### Exercise materials
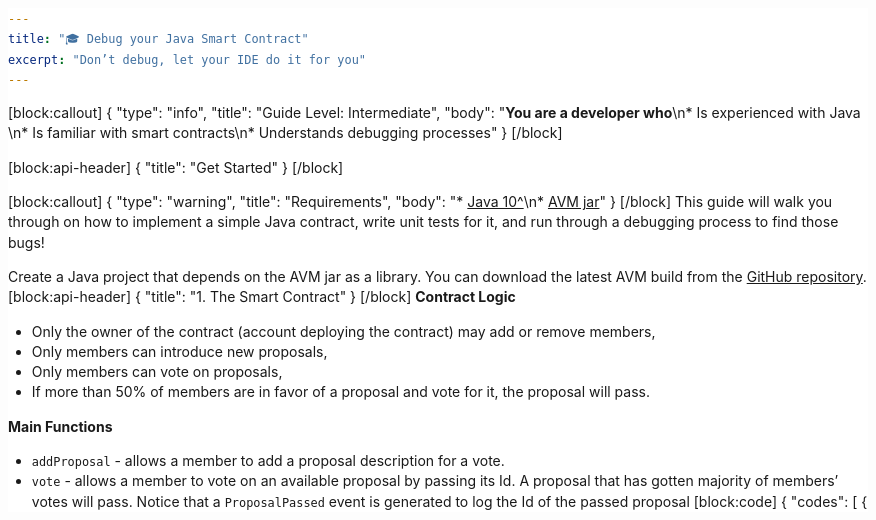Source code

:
 ```yaml
---
title: "🎓 Debug your Java Smart Contract"
excerpt: "Don’t debug, let your IDE do it for you"
---
```

[block:callout]
{
  "type": "info",
  "title": "Guide Level: Intermediate",
  "body": "**You are a developer who**\n* Is experienced with Java \n* Is familiar with smart contracts\n* Understands debugging processes"
}
[/block]

[block:api-header]
{
  "title": "Get Started"
}
[/block]

[block:callout]
{
  "type": "warning",
  "title": "Requirements",
  "body": "* [Java 10^](https://www.oracle.com/technetwork/java/javase/downloads/jdk11-downloads-5066655.html)\n* [AVM jar](https://github.com/aionnetwork/AVM/releases)"
}
[/block]
This guide will walk you through on how to implement a simple Java contract, write unit tests for it, and run through a debugging process to find those bugs!

Create a Java project that depends on the AVM jar as a library. You can download the latest AVM build from the [GitHub repository](https://github.com/aionnetwork/AVM/releases).
[block:api-header]
{
  "title": "1. The Smart Contract"
}
[/block]
**Contract Logic**
* Only the owner of the contract (account deploying the contract) may add or remove members,
* Only members can introduce new proposals,
* Only members can vote on proposals,
* If more than 50% of members are in favor of a proposal and vote for it, the proposal will pass.

**Main Functions** 
* `addProposal` - allows a member to add a proposal description for a vote.
* `vote` - allows a member to vote on an available proposal by passing its Id. A proposal that has gotten majority of members’ votes will pass. Notice that a `ProposalPassed` event is generated to log the Id of the passed proposal
[block:code]
{
  "codes": [
    {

### About this exercise
State how many lines of the entries contain the word "your". Nothing besides the number belongs in the reply.

### Completed exercise
2